Urban Agriculture in Leeds, UK
Part 7 of Helen Eva Babbs’ series for Kitchen Garden about urban agriculture
By Helen Eva Babbs
July 28, 2012
Also on the outskirts of the city, Bardon Grange was once a manor house and is now a university hall of residence. Here another vegetable garden sits inside old walls. Students often have a bad reputation when it comes to food, but the University of Leeds’ community growing project here proves that some can get very excited about salad.
“There was lots of interest from students but it was clear that they wanted training and support, not just to be let loose with some land” explains Lizzie Fellows, project coordinator. “We run a few formal workshops a year, plus weekly informal gardening sessions, and we have a paid grower who works two days a week.”
“There’s no commitment required – people can just turn up and be as involved as they like. We do offer £5 annual membership, which builds a sense of ownership.
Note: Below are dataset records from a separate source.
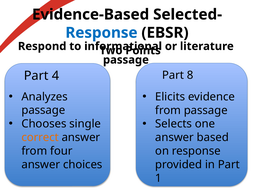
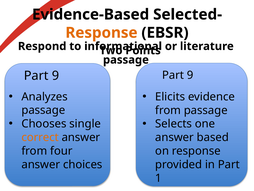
Response at (101, 33) colour: blue -> orange
4 at (55, 75): 4 -> 9
8 at (190, 75): 8 -> 9
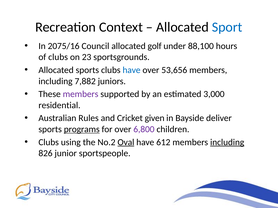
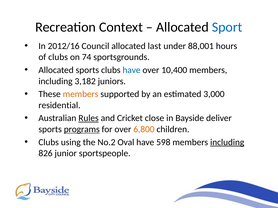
2075/16: 2075/16 -> 2012/16
golf: golf -> last
88,100: 88,100 -> 88,001
23: 23 -> 74
53,656: 53,656 -> 10,400
7,882: 7,882 -> 3,182
members at (81, 94) colour: purple -> orange
Rules underline: none -> present
given: given -> close
6,800 colour: purple -> orange
Oval underline: present -> none
612: 612 -> 598
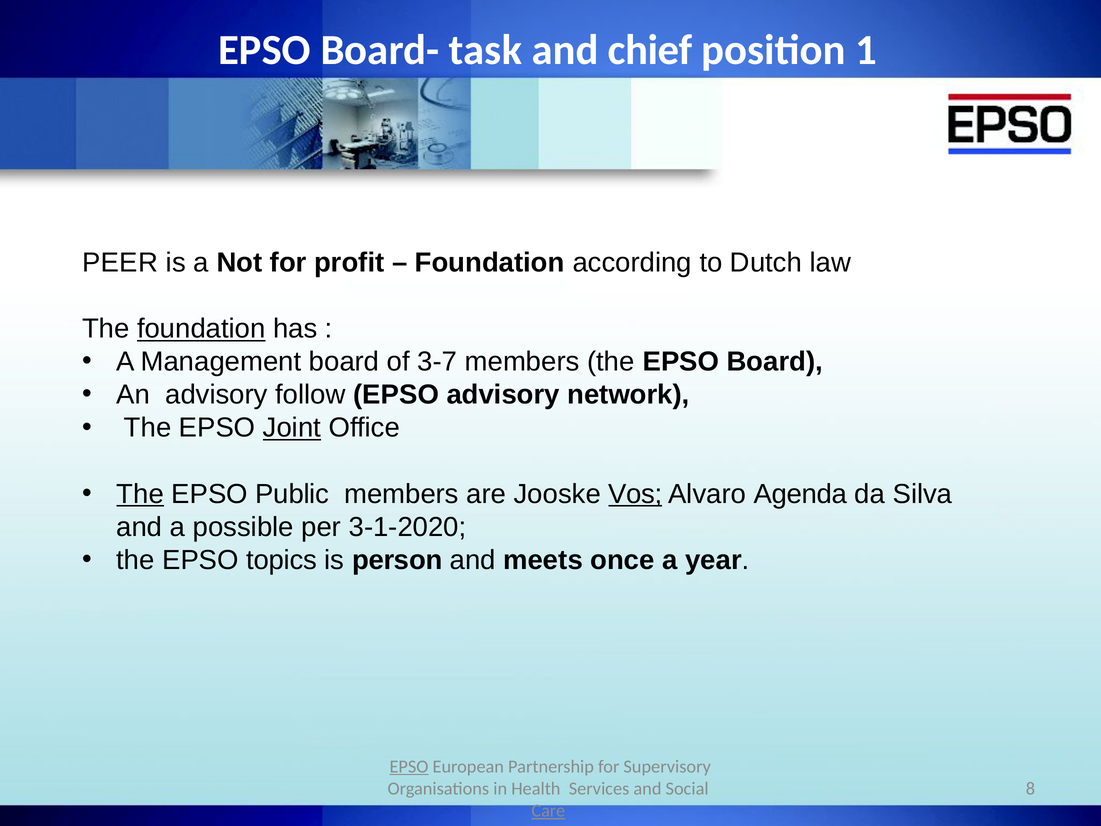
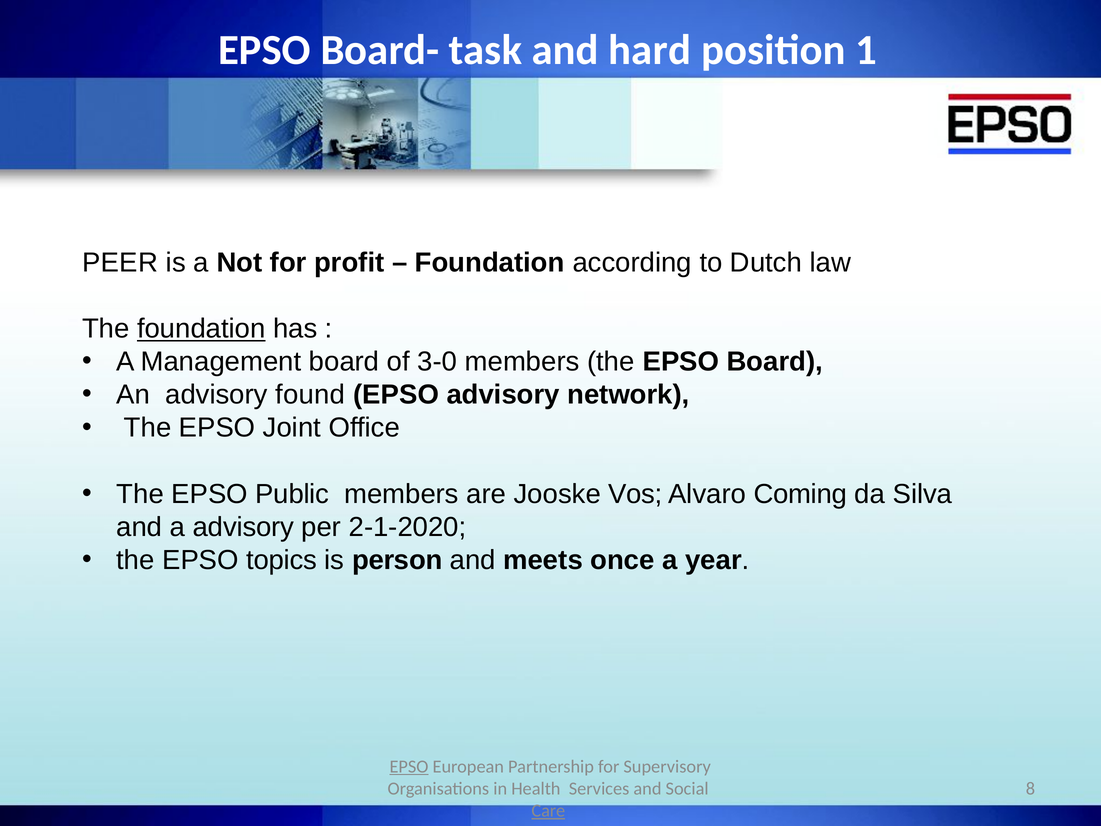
chief: chief -> hard
3-7: 3-7 -> 3-0
follow: follow -> found
Joint underline: present -> none
The at (140, 494) underline: present -> none
Vos underline: present -> none
Agenda: Agenda -> Coming
a possible: possible -> advisory
3-1-2020: 3-1-2020 -> 2-1-2020
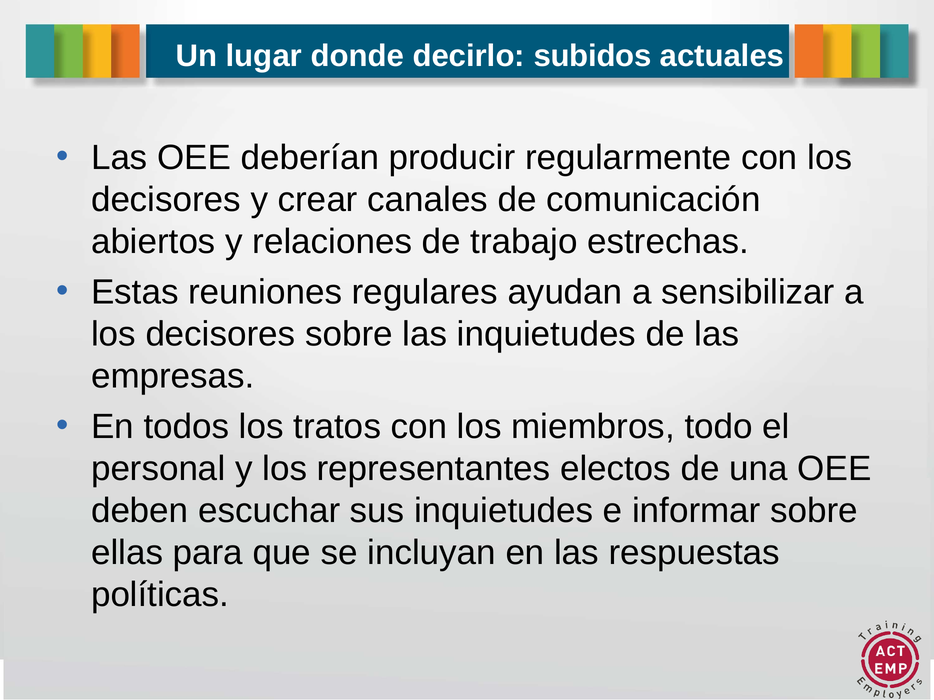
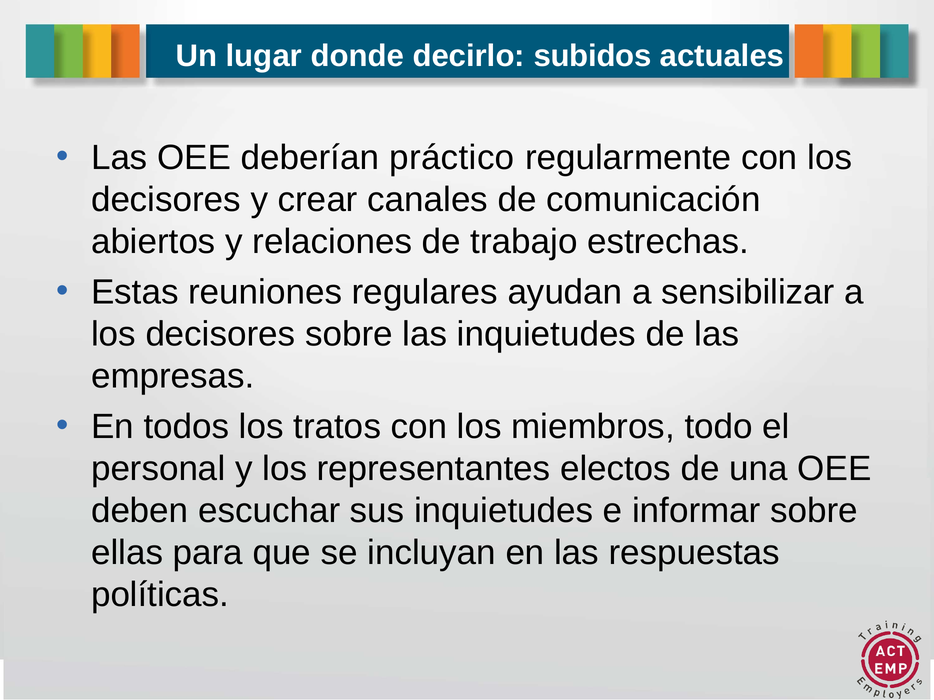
producir: producir -> práctico
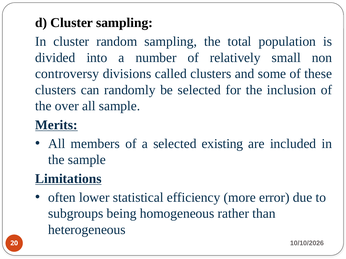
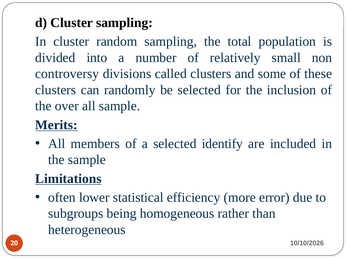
existing: existing -> identify
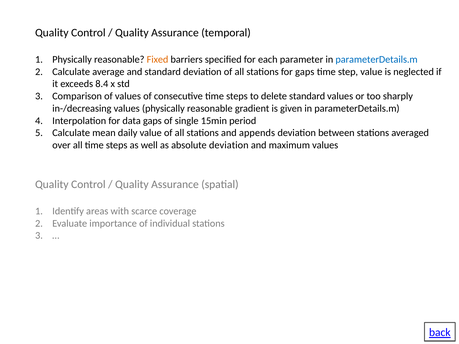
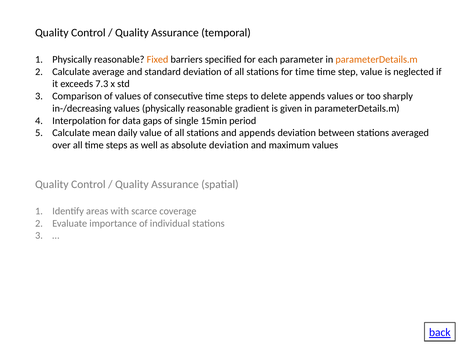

Sometimes it’s quite hard to persuade people to take the produce, but we can rely on our regular volunteers both to work and eat!”
The Bardon Grange Project is neither insular nor completely reliant on funding. “The idea is that the project also benefits the wider community and helps with cohesion between students and non-students” says Lizzie.
“We sell plants and run sessions with schools and community groups, which both bring in an income. There’s a compost pile that people can help themselves to, in exchange for a donation. We also sell bags of salad and herbs at the Student Union and in a shop in Headingley, and we sell loose salad to the student refectory.”